15. A process for improving the wettability of multifilament carbon fibers by molten metal by coating the fibers with an oxide comprising the steps of:
(a) vaporizing off sizing on the fiber by heating it to a predetermined temperature;
(b) immersing the fibers in an ultrasonic bath at a predetermined temperature containing an organic solvent solution having chlorides and alkoxides therein;
(c) flowing steam by the fibers to hydrolyze the chlorides and alkoxides to an oxide on the surface of the fiber to a predetermined thickness; and
(d) drying the fibers at a predetermined temperature in an inert atmosphere for vaporizing excess water and the organic solvent, and for pyrolyzing any unhydrolyzed compounds into the oxide.

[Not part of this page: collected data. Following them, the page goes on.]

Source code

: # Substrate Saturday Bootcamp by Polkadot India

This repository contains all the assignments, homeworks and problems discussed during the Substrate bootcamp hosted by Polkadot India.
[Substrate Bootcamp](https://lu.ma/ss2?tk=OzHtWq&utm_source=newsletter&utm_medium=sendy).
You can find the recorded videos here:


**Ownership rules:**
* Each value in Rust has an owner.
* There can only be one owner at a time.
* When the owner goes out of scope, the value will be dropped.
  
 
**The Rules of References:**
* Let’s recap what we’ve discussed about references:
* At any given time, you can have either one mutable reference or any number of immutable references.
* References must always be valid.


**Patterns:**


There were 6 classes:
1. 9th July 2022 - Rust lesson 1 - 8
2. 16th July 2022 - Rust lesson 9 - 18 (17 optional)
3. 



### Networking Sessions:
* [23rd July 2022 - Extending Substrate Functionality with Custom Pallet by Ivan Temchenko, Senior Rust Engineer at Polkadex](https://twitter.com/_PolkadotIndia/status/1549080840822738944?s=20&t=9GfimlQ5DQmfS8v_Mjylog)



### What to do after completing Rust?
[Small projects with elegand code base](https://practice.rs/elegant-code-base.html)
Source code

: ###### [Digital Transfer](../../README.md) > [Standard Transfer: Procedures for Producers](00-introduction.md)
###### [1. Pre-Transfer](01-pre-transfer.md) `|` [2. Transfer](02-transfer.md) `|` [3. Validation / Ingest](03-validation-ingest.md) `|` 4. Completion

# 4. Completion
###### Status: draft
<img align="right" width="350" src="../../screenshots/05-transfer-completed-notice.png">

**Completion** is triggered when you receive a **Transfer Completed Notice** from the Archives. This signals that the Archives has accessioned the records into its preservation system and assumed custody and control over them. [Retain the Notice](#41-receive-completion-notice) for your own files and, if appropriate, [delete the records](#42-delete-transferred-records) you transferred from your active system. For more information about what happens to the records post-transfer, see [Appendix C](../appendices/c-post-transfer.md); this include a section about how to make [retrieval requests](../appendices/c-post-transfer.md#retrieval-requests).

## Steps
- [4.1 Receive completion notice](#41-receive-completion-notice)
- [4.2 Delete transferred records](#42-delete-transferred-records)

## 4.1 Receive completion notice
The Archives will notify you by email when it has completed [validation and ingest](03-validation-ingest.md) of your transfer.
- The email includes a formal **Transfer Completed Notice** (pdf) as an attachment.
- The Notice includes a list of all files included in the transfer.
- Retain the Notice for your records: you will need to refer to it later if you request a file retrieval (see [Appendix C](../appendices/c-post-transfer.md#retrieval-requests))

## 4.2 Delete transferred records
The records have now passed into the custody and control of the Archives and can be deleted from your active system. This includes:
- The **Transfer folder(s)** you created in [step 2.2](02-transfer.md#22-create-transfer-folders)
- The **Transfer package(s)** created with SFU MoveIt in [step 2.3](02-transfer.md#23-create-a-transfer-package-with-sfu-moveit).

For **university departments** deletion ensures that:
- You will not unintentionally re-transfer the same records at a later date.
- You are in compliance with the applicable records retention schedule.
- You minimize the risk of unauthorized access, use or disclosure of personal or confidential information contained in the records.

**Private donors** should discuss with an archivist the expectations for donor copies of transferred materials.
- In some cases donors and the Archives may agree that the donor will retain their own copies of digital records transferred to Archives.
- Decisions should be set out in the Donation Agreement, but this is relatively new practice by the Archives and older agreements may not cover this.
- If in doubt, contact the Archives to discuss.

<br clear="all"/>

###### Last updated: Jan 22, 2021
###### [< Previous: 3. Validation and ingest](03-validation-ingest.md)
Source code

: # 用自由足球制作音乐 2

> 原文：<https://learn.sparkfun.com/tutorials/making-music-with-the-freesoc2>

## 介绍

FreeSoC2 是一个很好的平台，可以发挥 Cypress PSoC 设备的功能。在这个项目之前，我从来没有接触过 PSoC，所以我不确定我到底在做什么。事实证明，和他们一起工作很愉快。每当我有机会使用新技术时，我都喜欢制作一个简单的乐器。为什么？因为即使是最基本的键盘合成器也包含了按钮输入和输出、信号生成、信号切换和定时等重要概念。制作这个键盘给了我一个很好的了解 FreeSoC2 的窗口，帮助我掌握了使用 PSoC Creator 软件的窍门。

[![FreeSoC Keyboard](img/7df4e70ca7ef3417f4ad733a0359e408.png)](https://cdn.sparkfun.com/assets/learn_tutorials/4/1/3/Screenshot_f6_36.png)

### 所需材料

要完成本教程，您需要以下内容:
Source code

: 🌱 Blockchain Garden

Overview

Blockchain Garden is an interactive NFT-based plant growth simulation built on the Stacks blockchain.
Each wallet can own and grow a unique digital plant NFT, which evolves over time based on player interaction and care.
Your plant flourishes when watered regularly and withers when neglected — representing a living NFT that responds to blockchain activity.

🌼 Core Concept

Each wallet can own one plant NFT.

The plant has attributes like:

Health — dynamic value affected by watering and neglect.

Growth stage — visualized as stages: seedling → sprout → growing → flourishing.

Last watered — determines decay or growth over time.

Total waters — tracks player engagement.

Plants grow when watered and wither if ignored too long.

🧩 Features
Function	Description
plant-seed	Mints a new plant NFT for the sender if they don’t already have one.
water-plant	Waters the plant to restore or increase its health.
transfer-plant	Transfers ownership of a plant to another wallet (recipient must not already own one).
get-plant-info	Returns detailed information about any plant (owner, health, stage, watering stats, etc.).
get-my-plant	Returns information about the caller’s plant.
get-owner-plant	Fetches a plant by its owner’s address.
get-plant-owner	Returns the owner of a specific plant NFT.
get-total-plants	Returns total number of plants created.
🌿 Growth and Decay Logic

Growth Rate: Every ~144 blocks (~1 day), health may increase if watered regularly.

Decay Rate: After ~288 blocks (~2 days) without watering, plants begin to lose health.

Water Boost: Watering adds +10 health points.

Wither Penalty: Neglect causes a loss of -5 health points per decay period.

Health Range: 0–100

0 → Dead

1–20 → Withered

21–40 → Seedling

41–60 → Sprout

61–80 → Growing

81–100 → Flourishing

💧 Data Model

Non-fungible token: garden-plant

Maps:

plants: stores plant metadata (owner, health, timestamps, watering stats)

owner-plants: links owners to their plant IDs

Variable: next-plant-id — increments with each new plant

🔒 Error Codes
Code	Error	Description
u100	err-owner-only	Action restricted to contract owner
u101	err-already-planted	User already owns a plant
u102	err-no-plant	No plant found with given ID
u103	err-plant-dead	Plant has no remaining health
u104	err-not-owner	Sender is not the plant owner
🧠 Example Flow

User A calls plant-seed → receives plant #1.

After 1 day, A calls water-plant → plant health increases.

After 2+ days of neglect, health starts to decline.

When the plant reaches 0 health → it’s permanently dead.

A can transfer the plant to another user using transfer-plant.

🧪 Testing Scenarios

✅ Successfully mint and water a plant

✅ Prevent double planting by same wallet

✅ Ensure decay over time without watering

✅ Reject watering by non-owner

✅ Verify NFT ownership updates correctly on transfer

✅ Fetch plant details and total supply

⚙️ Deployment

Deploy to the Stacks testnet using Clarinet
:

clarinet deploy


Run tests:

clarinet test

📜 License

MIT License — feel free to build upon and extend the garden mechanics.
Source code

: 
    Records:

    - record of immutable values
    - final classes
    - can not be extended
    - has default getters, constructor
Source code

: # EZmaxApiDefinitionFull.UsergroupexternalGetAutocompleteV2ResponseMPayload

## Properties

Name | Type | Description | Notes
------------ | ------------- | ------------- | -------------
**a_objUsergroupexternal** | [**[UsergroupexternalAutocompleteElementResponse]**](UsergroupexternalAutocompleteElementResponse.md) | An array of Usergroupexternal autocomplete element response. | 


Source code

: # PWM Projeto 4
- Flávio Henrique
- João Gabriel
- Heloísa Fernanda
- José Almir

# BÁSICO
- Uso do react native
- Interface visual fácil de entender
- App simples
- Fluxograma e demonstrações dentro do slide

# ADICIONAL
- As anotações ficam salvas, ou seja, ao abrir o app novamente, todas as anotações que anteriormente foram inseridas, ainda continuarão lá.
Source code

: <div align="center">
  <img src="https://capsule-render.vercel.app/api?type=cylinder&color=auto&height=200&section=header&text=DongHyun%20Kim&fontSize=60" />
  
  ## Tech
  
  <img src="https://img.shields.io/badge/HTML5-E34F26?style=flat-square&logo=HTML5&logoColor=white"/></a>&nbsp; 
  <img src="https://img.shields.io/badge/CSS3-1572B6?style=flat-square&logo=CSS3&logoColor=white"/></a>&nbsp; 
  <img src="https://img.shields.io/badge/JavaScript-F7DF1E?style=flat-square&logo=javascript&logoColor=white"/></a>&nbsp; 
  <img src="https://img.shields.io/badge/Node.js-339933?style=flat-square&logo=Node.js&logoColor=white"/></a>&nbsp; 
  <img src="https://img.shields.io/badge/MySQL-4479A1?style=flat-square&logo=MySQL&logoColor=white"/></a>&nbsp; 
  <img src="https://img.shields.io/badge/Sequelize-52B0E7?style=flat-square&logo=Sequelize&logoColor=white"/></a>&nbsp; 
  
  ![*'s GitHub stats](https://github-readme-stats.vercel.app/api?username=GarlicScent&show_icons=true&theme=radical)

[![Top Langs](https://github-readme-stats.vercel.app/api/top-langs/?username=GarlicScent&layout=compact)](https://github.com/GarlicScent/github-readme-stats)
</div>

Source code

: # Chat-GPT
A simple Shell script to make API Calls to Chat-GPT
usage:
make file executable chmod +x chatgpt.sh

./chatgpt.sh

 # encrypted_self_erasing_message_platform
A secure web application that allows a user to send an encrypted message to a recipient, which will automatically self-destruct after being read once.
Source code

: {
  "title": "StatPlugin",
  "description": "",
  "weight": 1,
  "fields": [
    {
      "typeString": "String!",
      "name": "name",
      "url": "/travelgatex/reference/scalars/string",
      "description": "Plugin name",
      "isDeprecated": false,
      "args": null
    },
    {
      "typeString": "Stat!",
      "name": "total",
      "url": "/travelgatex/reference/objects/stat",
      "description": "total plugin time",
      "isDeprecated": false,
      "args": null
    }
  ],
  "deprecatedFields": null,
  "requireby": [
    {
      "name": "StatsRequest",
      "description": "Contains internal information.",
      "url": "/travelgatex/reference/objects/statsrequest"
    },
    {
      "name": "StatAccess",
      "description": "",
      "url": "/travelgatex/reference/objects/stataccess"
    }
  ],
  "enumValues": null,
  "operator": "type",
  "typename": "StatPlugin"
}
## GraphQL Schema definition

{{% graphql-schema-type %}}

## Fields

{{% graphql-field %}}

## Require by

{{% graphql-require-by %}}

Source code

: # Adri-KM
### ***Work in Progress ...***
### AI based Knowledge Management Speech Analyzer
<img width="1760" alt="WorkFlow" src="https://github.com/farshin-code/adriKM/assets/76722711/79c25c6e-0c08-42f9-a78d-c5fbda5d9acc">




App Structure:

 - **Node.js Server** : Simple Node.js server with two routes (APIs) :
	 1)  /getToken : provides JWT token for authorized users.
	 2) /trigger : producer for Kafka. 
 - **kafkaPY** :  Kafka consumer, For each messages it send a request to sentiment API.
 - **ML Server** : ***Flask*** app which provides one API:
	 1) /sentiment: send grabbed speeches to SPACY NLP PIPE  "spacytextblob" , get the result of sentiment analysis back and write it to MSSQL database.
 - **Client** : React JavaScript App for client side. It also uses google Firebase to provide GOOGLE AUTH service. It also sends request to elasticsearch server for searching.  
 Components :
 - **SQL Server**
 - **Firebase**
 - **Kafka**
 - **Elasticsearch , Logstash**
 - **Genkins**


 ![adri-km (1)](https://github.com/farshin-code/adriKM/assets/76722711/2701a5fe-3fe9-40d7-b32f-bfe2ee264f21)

16. The process as defined in claim 15 wherein the predetermined temperature in the vaporizing step, is within the range of approximately three hundred fifty to four hundred fifty degrees centigrade.
17. The process as defined in claim 15 wherein the organic solvent in the immersing step is toluene.
18. The process as defined in claim 15 wherein the chloride in the organic solvent solution of the immersing step comprises silicon tetrachloride.
19. The process as defined in claim 15 wherein the alkoxide in the organic solvent solution in the immersing step comprises tetraethoxy silane.
20. The process as defined in claim 15 wherein the predetermined temperature in the immersing step is within the range of approximately twenty to one hundred degrees centigrade.
21. The process as defined in claim 15 wherein the oxide in the flowing steam step has a predetermined thickness that is within the range of approximately seven hundred to fifteen hundred angstroms.
22. The process as defined in claim 15 wherein the oxide in the flowing steam step comprises silicon-dioxide.
23. The process as defined in claim 15 wherein the predetermined temperature of the drying step is within the range of approximately three hundred to seven hundred fifty degrees centigrade.
24. The process as defined in claim 15 wherein the inert atmosphere of the drying step is substantially argon.
25. The process as defined in claim 15 wherein the compounds in the drying step are substantially silicon compounds.